Incident Response Procedures

An incident can be an event of any sort, but some texts, ours included, call an incident an event caused by an attack. The last five pages of the chapter concern the actions that should be taken when an incident has been detected.

Forensics

A forensic investigation is typically one that concerns a crime. This section is about computer forensics, investigations into crimes that involve computers and other information system equipment. The text discusses four aspects of an investigation:

  • secure the scene - The team mentioned in the text may be called an Incident Response Team or a Forensics Response Team, or another title that means the same thing. They are responsible for taking possession of devices that might hold any data that might contain evidence of the crime being investigated.
  • preserve the evidence - This aspect is closely related to the first, in that the response team may have to take images of data in RAM that would be lost if not recorded before the power is turned off.
  • establish (and maintain) the chain of custody - There must be a continuous documentation of who has had access to seized devices and data, who has done what with it, and who it is turned over to at each change in custody.
  • examine for evidence - Although the other discussions have used the word "evidence" several times, this one brings up the point that not everything you find is actually evidence. Only things that indicate or prove a crime was committed can be considered as evidence that will be presented in court.

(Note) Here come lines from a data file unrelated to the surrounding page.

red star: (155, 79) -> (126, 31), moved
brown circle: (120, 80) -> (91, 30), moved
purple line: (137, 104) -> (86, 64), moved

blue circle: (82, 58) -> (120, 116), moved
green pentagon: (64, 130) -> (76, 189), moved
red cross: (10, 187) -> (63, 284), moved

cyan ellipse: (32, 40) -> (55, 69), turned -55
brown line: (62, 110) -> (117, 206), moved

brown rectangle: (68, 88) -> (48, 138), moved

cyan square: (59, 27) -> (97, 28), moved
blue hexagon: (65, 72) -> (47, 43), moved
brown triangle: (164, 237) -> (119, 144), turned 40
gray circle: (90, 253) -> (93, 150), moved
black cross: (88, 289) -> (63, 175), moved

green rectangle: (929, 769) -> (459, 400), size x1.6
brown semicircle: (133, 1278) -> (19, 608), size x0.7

The text elaborates on memory and storage locations that should be examined for meaningful data. What you can expect to find there may surprise you:

  • Windows page file - This is a hidden file, typically on the boot drive, that Windows uses to store "memory pages" that it thinks you are not using presently, like memory devoted to an application that is minimized. The file is probably in the root of the drive, and is probably called pagefile.sys. You should expect to see pieces of anything that the computer was used to work on, especially if it was minimized while the user worked on something else.

  • RAM slack - This will take a minute. When Windows saves files, it saves to sectors (track sectors) on a drive. Sectors are arranged in clusters and the number of sectors in a cluster varies by the way a drive was formatted. When a file is saved, it will take a certain number of clusters to hold it, but the file itself may not actually fill the last sector used in the last cluster used to store it. When this happens, Windows does something you may never have heard about. It fills the last sector used for the file with data pulled randomly from RAM. This data is called RAM slack, a copy of a piece of RAM that has been stored in the slack space at the end of a sector. Why does it do this? Windows just works that way: it has to fill the rest of the sector. You never know what you'll find in it.

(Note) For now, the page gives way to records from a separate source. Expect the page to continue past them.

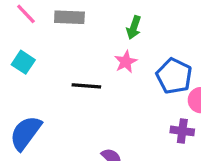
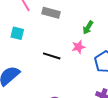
cyan square: (23, 62) -> (17, 33), turned -32

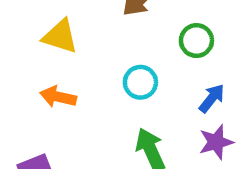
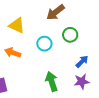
green circle: (196, 41) -> (70, 35), moved
cyan circle: (140, 82) -> (44, 44), moved

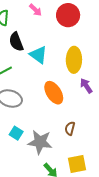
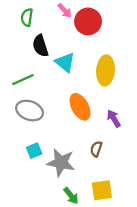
red circle: (68, 15) -> (88, 21), moved
purple arrow: (86, 86) -> (114, 119), moved
cyan square: (16, 133) -> (34, 151), turned 32

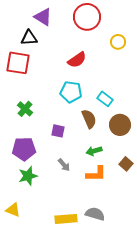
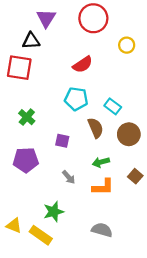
purple triangle: (43, 17) -> (46, 18), turned 30
green star: (28, 176) -> (54, 212), moved
yellow rectangle: (66, 219) -> (41, 235), moved, turned 40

    In the illustration below a file has been saved to two four-sector clusters, but only fills six and a half sectors. The second half of the seventh sector (item F) is filled with RAM slack.

    Note: for many years, a track sector has held a standard 512 bytes regardless of what device it was on. As of January 2011, this is no longer true. A device using Advanced Format on a system that understands it may use sectors that hold 4096 (4K) bytes. This leads to lots more room in a RAM slack situation. If a computer using such a device is running an older OS, such as Windows XP, the 512 byte limit for sectors still applies.

  • Drive slack - So, if the cluster holds a specific number of sectors, what if the file only used some of those sectors when it was saved? Does Windows fill the rest of those sectors, too? No, but something else interesting happens. If anything was ever written to those sectors before, it remains there undisturbed until there is a need to write to them. This means that some sectors at the end of a cluster may hold old data that the user thought was deleted. The data held in those sectors is called Drive slack. Again, you never know what might be in it.

    In the illustration below, the last sector of the second cluster (item G) is Drive slack. The new file has not overwritten whatever was in that sector already.